Most wagyu cows are also raised in a strictly controlled, clean, and pasteurized environment. For instance, breeders will keep these cows near mountainous regions, away from cities and other developed regions. In this type of environment, they are fed with clean grass and kept organically clean from any contamination and polluted source of feed.

Hence, you can be sure that their meat is much healthier and more expensive compared to other types of cows.

wagyu cow and murray grey beef bull  on a hill

Do Japanese Cows Exist in the United States?
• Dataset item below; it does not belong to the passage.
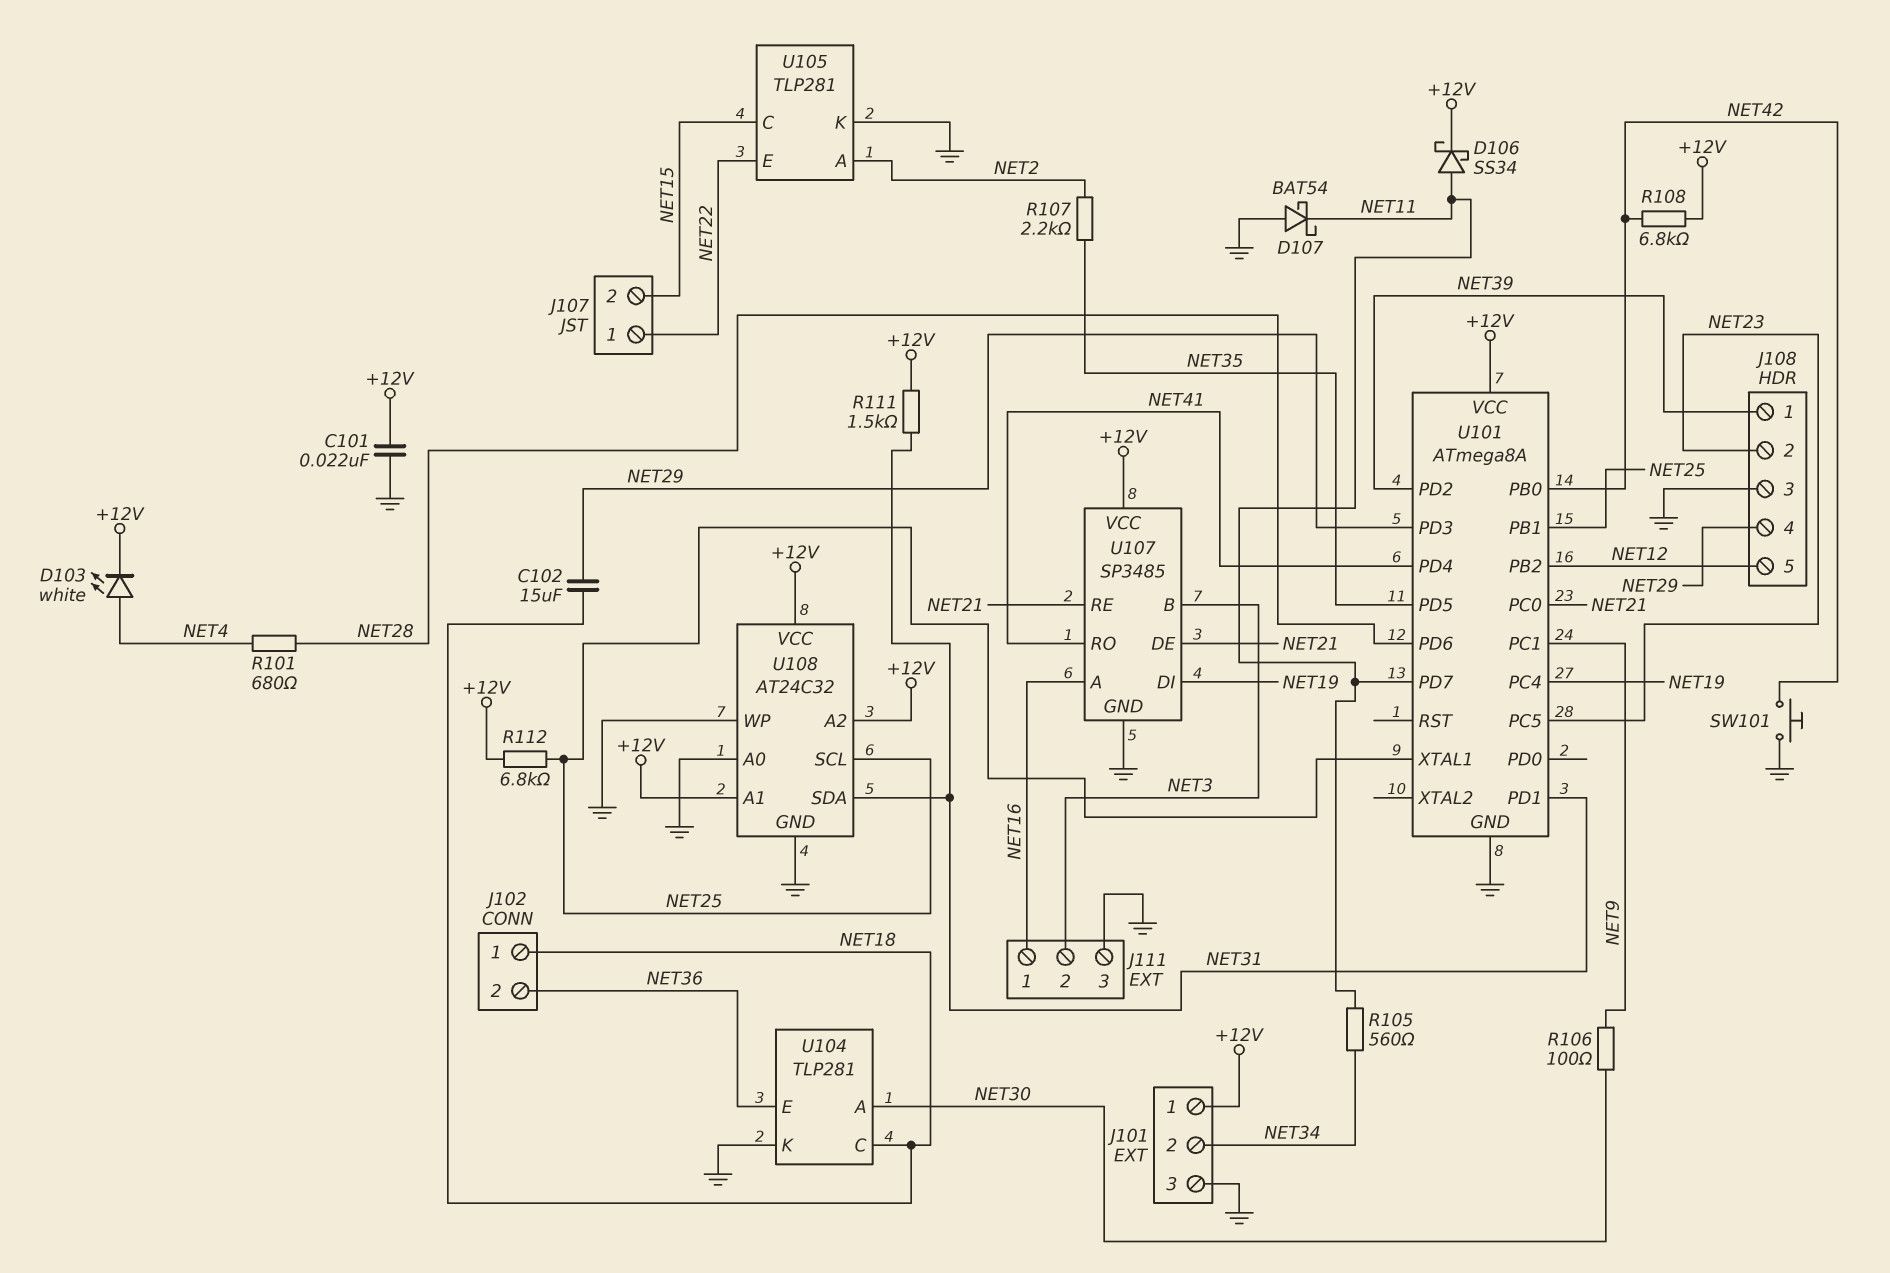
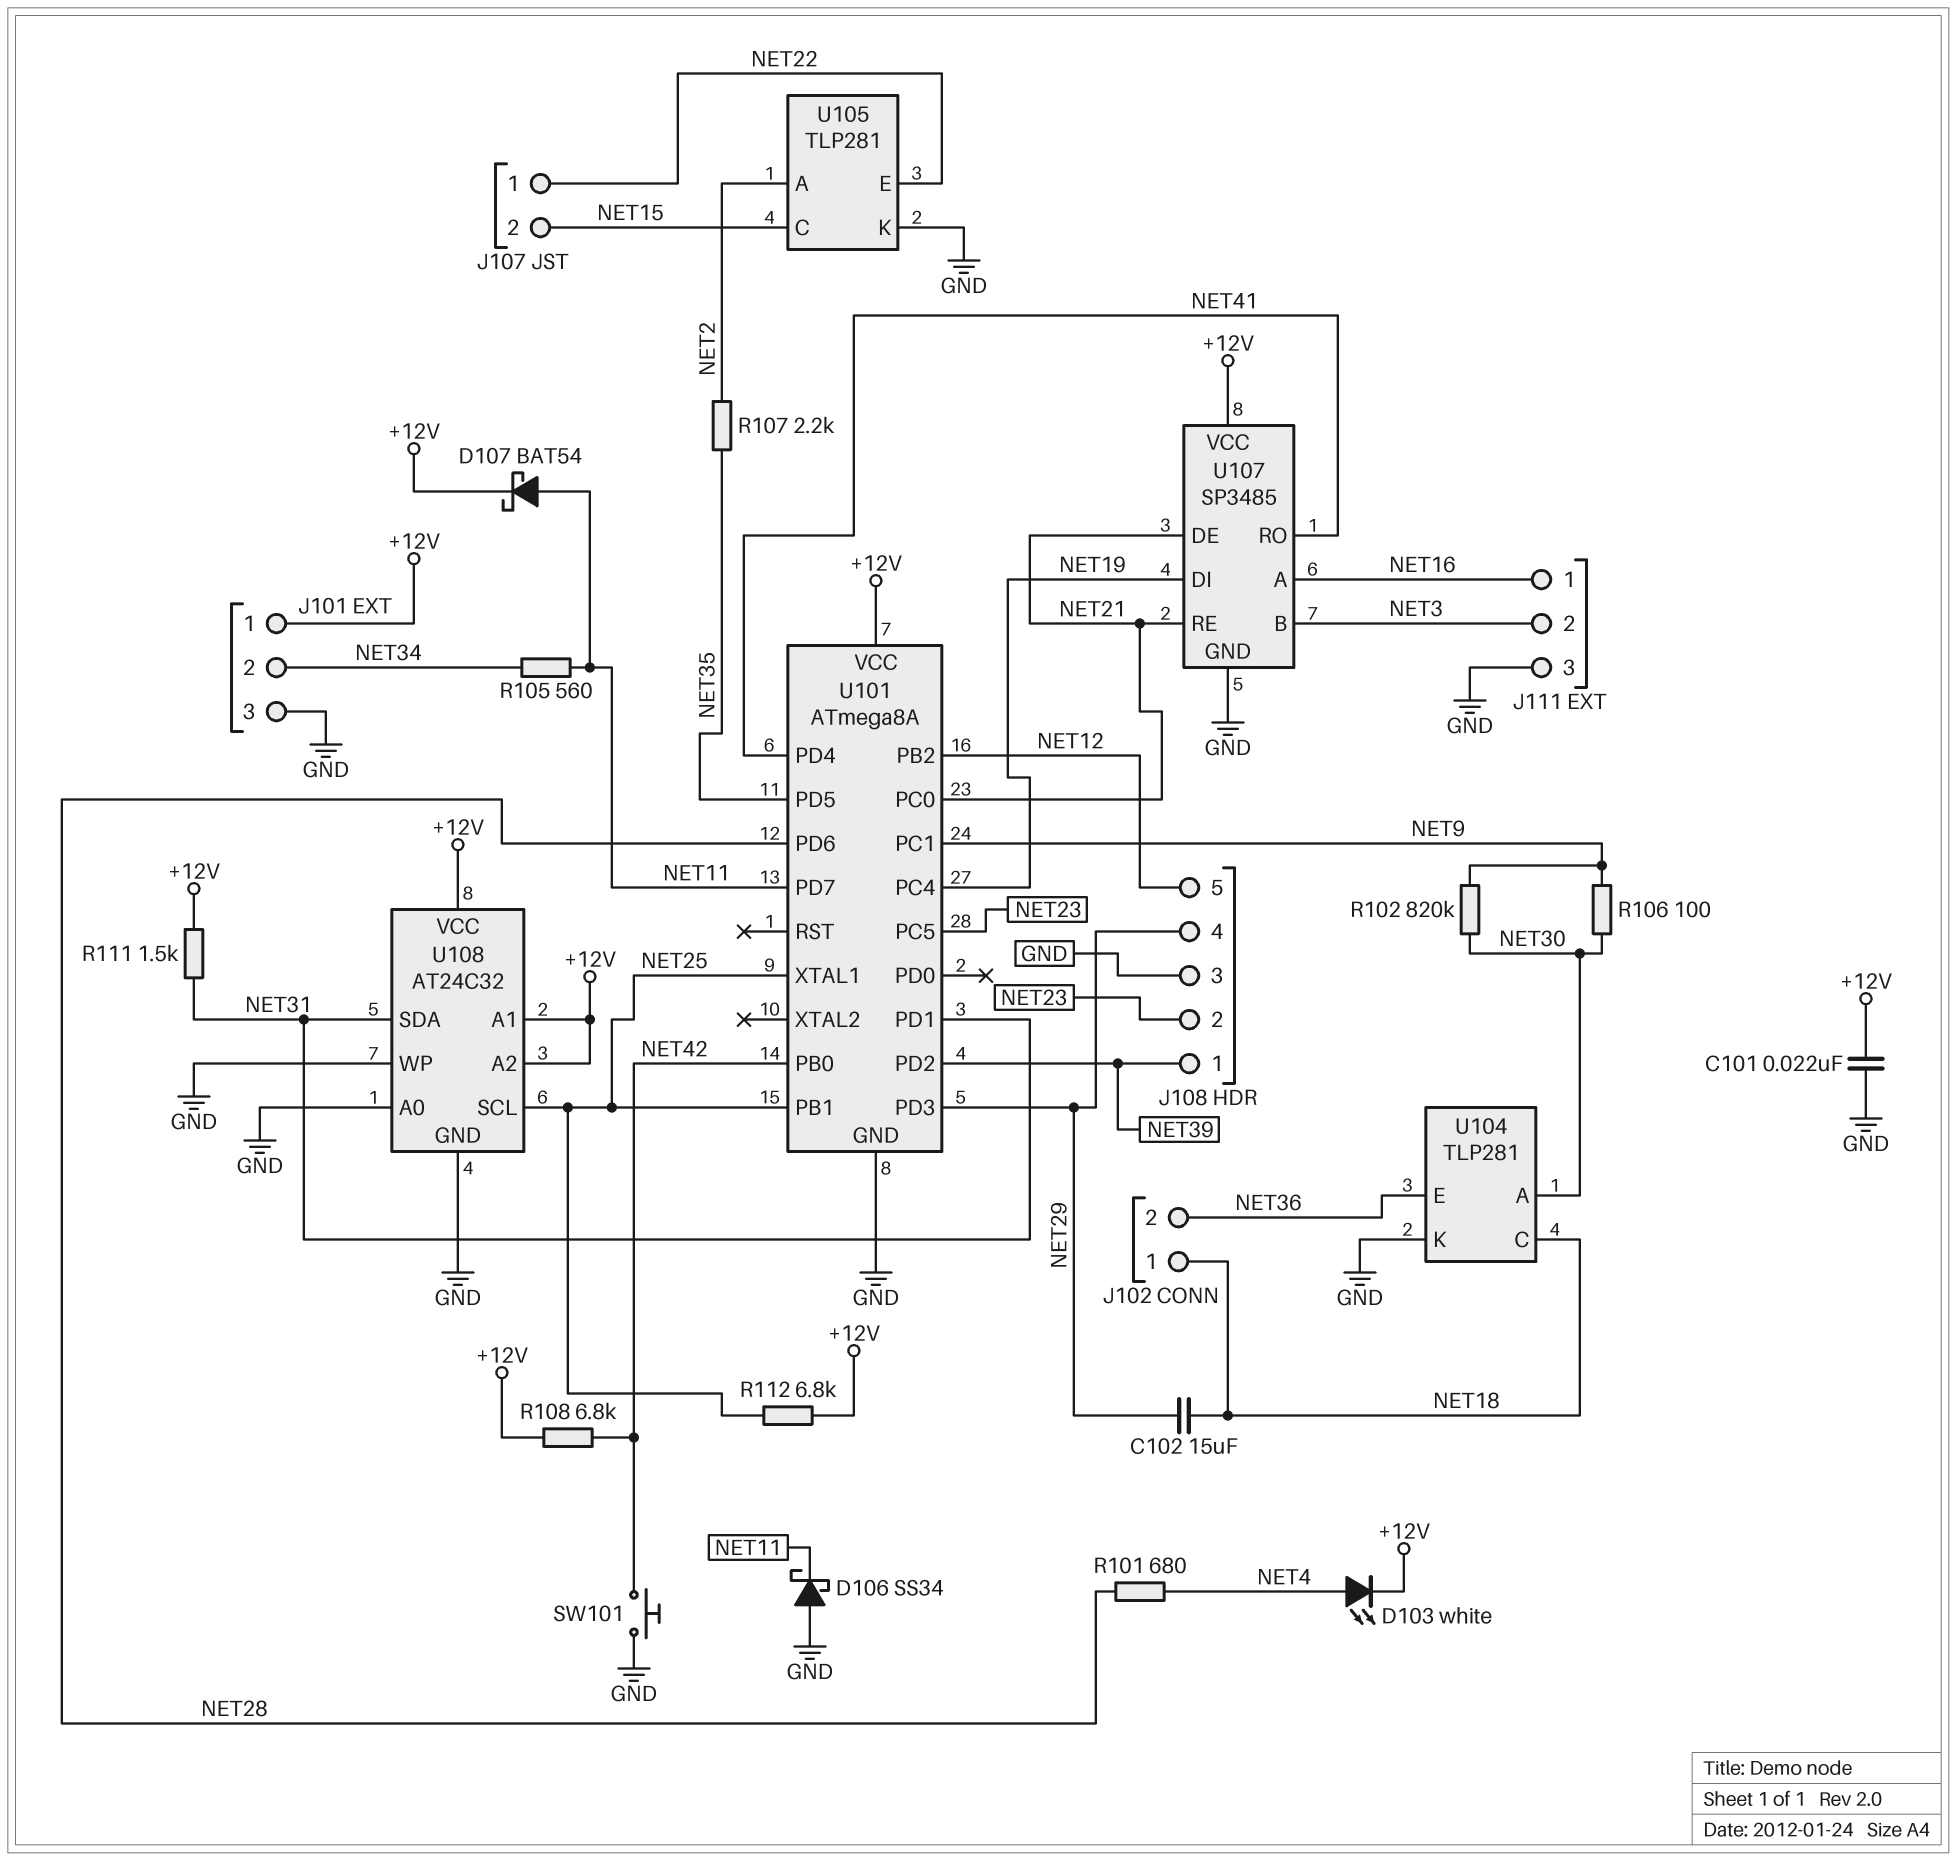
D106: schottky SS34 (A NET11, K +12V) -> schottky SS34 (A GND, K NET11)
D107: schottky BAT54 (A GND, K NET11) -> schottky BAT54 (A NET11, K +12V)
R102: none -> 820k (NET9, NET30)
Most of the Japanese cows that are being raised in the United States come directly from Japan. However, back in the old days, most wagyu cows were being imported from Japan before the United States stopped the import in 2003 due to the outbreak of mad cow diseases.

Since then, the United States has been breeding and raising its own wagyu cattle, focusing mainly on black and red wagyu cattle. But in 1990, the American Wagyu Association was founded and they are responsible for monitoring, regulating, and registering all wagyu cattle and beef that you can find today.

You can also visit their website for more information on how wagyu beef is being graded in the United States and all the qualifications or necessities required to breed this type of cow.

Final Thoughts

Japanese cattle and their meat are exquisite and healthy compared to other meat. Of course, you have to deal with the hefty price tag for different grades of wagyu beef. But at the end of the day, you get what you pay for. If possible, you should taste wagyu beef at least once in your life, so you’ll know why it is labeled as the highest quality, prime beef.